The Central Bank of Nigeria sold N7.77 trillion worth of secondary market (Open Market Operations) treasury bills in 2020, down by 62 percent from N13.92 trillion sold in 2019.
Secondary market (Open Market Operations, OMO) treasury bill is one of the instruments used by the CBN to control money supply in the economy.
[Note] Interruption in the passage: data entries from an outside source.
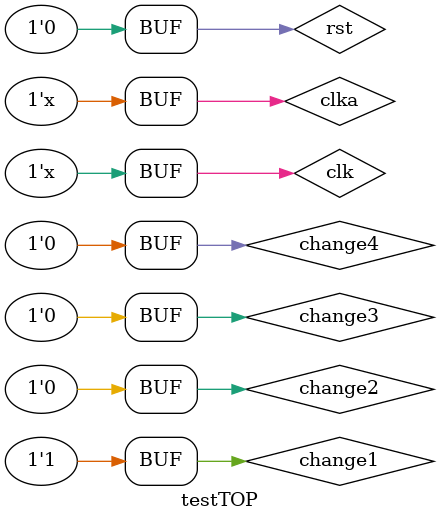
<source format=v>
`timescale 1ns / 1ps


module testTOP;

	// Inputs
	reg rst;
	reg clk;
	reg clka;
	reg change1;
	reg change2;
	reg change3;
	reg change4;

	// Outputs
	wire [31:0] LED;

	// Instantiate the Unit Under Test (UUT)
	top uut (
		.rst(rst), 
		.clk(clk), 
		.clka(clka), 
		.change1(change1), 
		.change2(change2), 
		.change3(change3), 
		.change4(change4), 
		.LED(LED)
	);
	always #20 clk=~clk;
	always #20 clka=~clka;
	initial begin
		// Initialize Inputs
		rst = 0;
		clk = 0;
		clka = 0;
		change1 = 1;
		change2 = 0;
		change3 = 0;
		change4 = 0;

		// Wait 100 ns for global reset to finish
		#50;
      rst = 1;
		#50
		rst = 0;
		// Add stimulus here

	end
      
endmodule


</source>
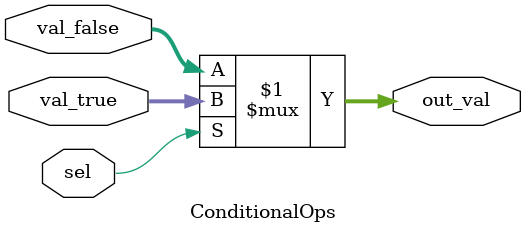
<source format=sv>
module ConditionalOps (
    input logic sel,
    input int val_false,
    input int val_true,
    output int out_val
);
    assign out_val = sel ? val_true : val_false;
endmodule


</source>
When the CBN wants to reduce money supply, it sells OMO treasury bills (TBs) and when it wants to increase money it sells OMO TBs.
The sharp decline in OMO TB sales in 2020 reflects the impact of the apex bank’s decision to exclude local investors, individuals and corporates from investing in OMO bills.
The ban, which came into effect on October 23rd 2019, was introduced to forestall banks from using OMO TBs to circumvent the 60 percent minimum Loan to Deposit Ratio (LDR) directive of the CBN.
Thus, the apex bank restricted investments in OMO TBs to banks and foreign portfolio investors.
This resulted in a steady decline in the OMO TBs sold by the apex bank in the first three quarters of the year.
Financial Vanguard analysis showed that the CBN sold N4.4 trillion worth of OMO TBs in the first quarter of 2020 (Q1’20), up by 18 percent from N3.77 trillion sold in Q4’19, while it repaid N6.13 trillion worth of matured bills, translating to net liquidity injection of N2.36 trillion.
But the CBN reduced the amount of TBs sold in Q2’20 by 54 percent Q2’20 to N2 trillion, while it repaid N5.52 trillion worth of matured bills, translating to net liquidity injection of N3.52 trillion.
The CBN further reduced OMO TB sales in Q3’20 by 69 percent to N625.13 billion while it repaid N3.3 trillion worth of matured bills, translating to net liquidity injection N2.67 trillion.
The apex bank however increased OMO TBs sales in Q4’20 slightly by 12 percent to N700 billion, while it repaid N3.53 trillion worth of matured bills, translating to net liquidity injection N2.83 trillion during the quarter.